If someone backstabbed me twice while we were in negotiations, I would not give them 3rd chance for negotiations, US and Israel really f....d their reputation after 2 attacks while in negotiations
Yep, now if IR survives, I see no reason for them not to double down on even longer range missiles. Like, why not?
The US being a net oil exporter doesn't make the domestic market independent of the global market (especially over the short to intermediate term), for a large variety of reasons.
> has the Strategic Petroleum Reserve
Which whille partial refilled from the 2022 drawdowns is still at rather low levels by historical standards.
> and, if absolutely necessary, Trump could make up with Canada
He could try (though I don’t think even that is in his character), that doesn’t mean he would succceed.
Sounds like Trump hubris. Probably just what he'd expect. And then he'd accuse Canada of "behaving terribly" if things didn't go his way, and he'd reach for his tariff paddle.
The thing is that the US exported oil is sweet crude, and our own refineries are not made for that type of oil. So for the petroleum products used within the US need the heavy oil that is imported. So if the world goes tits up so that the US can only use the oil it produces, it would take time before the US could refine it.
>Trump could make up with Canada
I'm sorry, did this suddenly become a comedy?
Is that really true? I've heard experts say that sweet crude is easy to refine. I've always thought that the reason US refiners bother with sour crude is that they're better at refining it than non-US refiners are, so they make a little more money that way.
Like hell he could.
- every Canadian
Unlike our fearless orange leader, I live on earth, and global warming's becoming quite a big issue over here.
Also, the sooner we're forced off oil, the sooner these dumb wars stop.
Even if you don't blow up a nuclear plant, it seems like cutting the power from one would be relatively easy.
The SPR is 58% full, so... not empty but also not all the way full.
Additionally, even though we're a net oil exporter, we're not insulated from the global oil market rates. Local producers aren't going to sell into America more cheaply than they can sell internationally, so if international rates spike, prices will go up domestically too.
If the Straight of Hormuz remains closed for an extended period of time, we'll definitely feel the pinch domestically.
https://www.bbc.com/news/articles/cr5ll27z52do
As the friendly article says, the US military has no idea about how commercial shipping works and how hard it will be convince anybody to transit through an active war zone.

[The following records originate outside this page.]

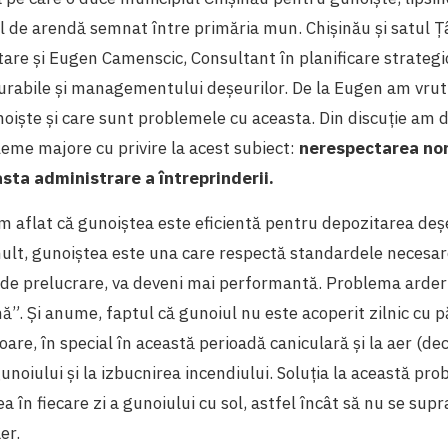
l de arendă semnat între primăria mun. Chișinău și satul Ț
stare și Eugen Camenscic, Consultant în planificare strateg
durabile și managementului deșeurilor. De la Eugen am vru
iște și care sunt problemele cu aceasta. Din discuție am 
eme majore cu privire la acest subiect:
nerespectarea no
asta administrare a întreprinderii.
m aflat că gunoiștea este eficientă pentru depozitarea deș
 mult, gunoiștea este una care respectă standardele necesar
i de prelucrare, va deveni mai performantă. Problema arderi
”. Și anume, faptul că gunoiul nu este acoperit zilnic cu 
oare, în special în această perioadă caniculară și la aer (dec
unoiului și la izbucnirea incendiului. Soluția la această p
a în fiecare zi a gunoiului cu sol, astfel încât să nu se sup
aer.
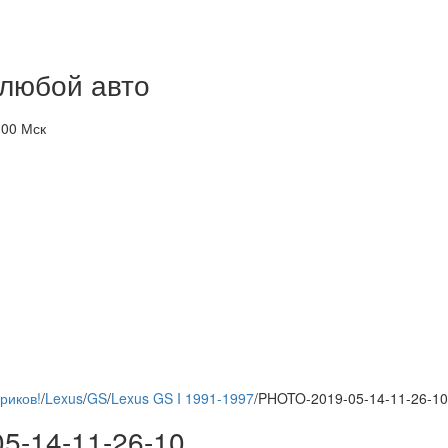
 любой авто
-00 Мск
риков!
/
Lexus
/
GS
/
Lexus GS I 1991-1997
/
PHOTO-2019-05-14-11-26-10
5-14-11-26-10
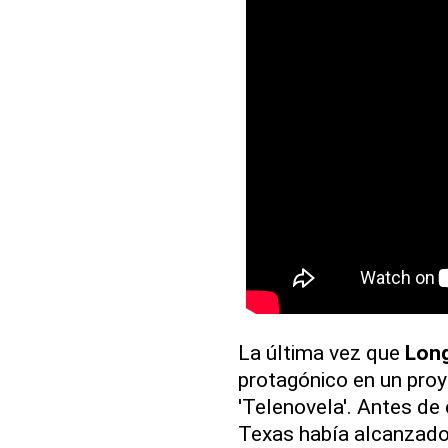
La última vez que
Long
protagónico en un proye
'Telenovela'. Antes de 
Texas había alcanzado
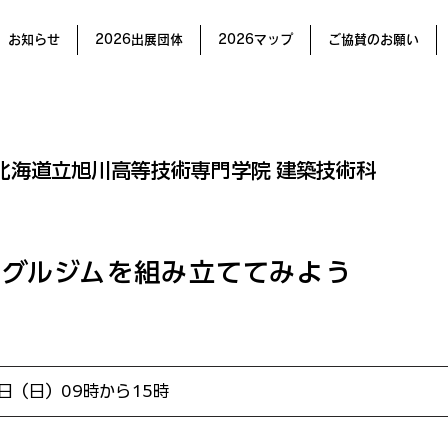
お知らせ
2026出展団体
2026マップ
ご協賛のお願い
北海道立旭川高等技術専門学院 建築技術科
ングルジムを組み立ててみよう
1日（日）09時から15時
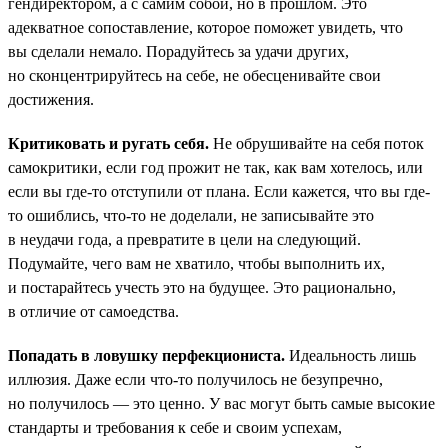
гендиректором, а с самим собой, но в прошлом. Это
адекватное сопоставление, которое поможет увидеть, что
вы сделали немало. Порадуйтесь за удачи других,
но сконцентрируйтесь на себе, не обесценивайте свои
достижения.
Критиковать и ругать себя.
Не обрушивайте на себя поток
самокритики, если год прожит не так, как вам хотелось, или
если вы где-то отступили от плана. Если кажется, что вы где-
то ошиблись, что-то не доделали, не записывайте это
в неудачи года, а превратите в цели на следующий.
Подумайте, чего вам не хватило, чтобы выполнить их,
и постарайтесь учесть это на будущее. Это рационально,
в отличие от самоедства.
Попадать в ловушку перфекциониста.
Идеальность лишь
иллюзия. Даже если что-то получилось не безупречно,
но получилось — это ценно. У вас могут быть самые высокие
стандарты и требования к себе и своим успехам,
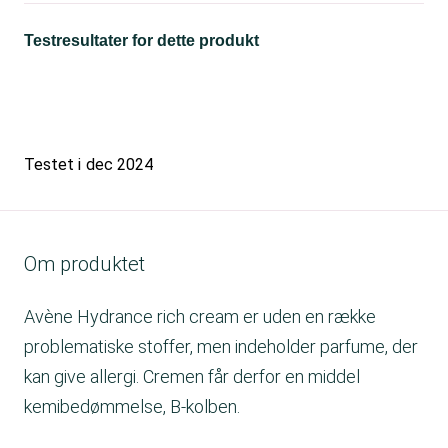
Testresultater for dette produkt
Testet i
dec 2024
Om produktet
Avène Hydrance rich cream er uden en række
problematiske stoffer, men indeholder parfume, der
kan give allergi. Cremen får derfor en middel
kemibedømmelse, B-kolben.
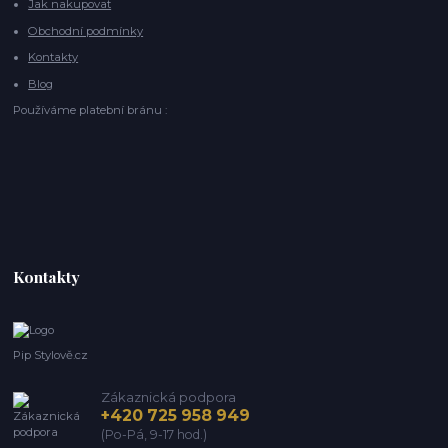
Jak nakupovat
Obchodní podmínky
Kontakty
Blog
Používáme platební bránu :
Kontakty
Pip Stylově.cz
Zákaznická podpora
+420 725 958 949
(Po-Pá, 9-17 hod.)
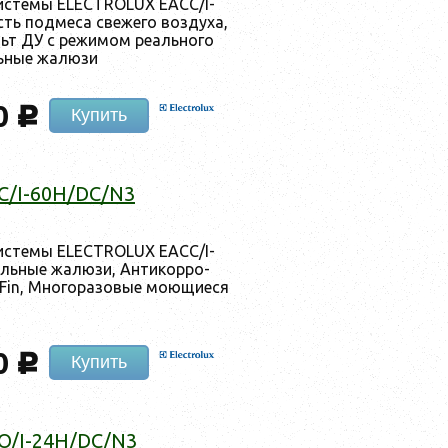
ис­те­мы ELECTROLUX EACC/I-
 под­ме­са све­жего воз­ду­ха,
ьт ДУ с ре­жимом ре­аль­но­го
ь­ные жа­люзи
0
c
Купить
/I-60H/DC/N3
ис­те­мы ELECTROLUX EACC/I-
ь­ные жа­люзи, Ан­ти­кор­ро­
 Fin, Мно­гора­зовые мо­ющи­еся
0
c
Купить
O/I-24H/DC/N3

- the crew - the company - the insurer
The company has an obvious reason to take on some amount of risk to move a vessel through the Straight. However, both the crew and the insurer will be quite risk averse, so the Navy would need to demonstrate a very high success rate in intercepting both missiles and shaheds to convince those two other groups to say "yes".
https://theaviationist.com/2026/03/06/typhoon-spotted-rocket...`
From what I read in Kissinger’s Diplomacy, Vietnam was also a war they couldn’t just pull out of if they wanted to.
The public wanted deescalation, but the Americans under Nixon had to escalate the war to get enough of an advantage to pull out without it being a bloodbath.
Hence part of Nixon’s infamy: he defied public opinion and escalated an unpopular war, precisely to end it more cleanly.
In addition, I'm struggling with the idea that Kissinger of all people cared enough about what happened to Vietnamese people for it to affect policy. He was the sort who would have no difficulty at all allowing bloodbaths to happen if he thought that was advantageous. His wiki page suggests, in fact, that he did do exactly that a few times.
US itself has huge reserves, and recent move with Venecuela further expands it.
Middle East countries are too blind to see it, they’re being thrown under the bus to hurt Iran.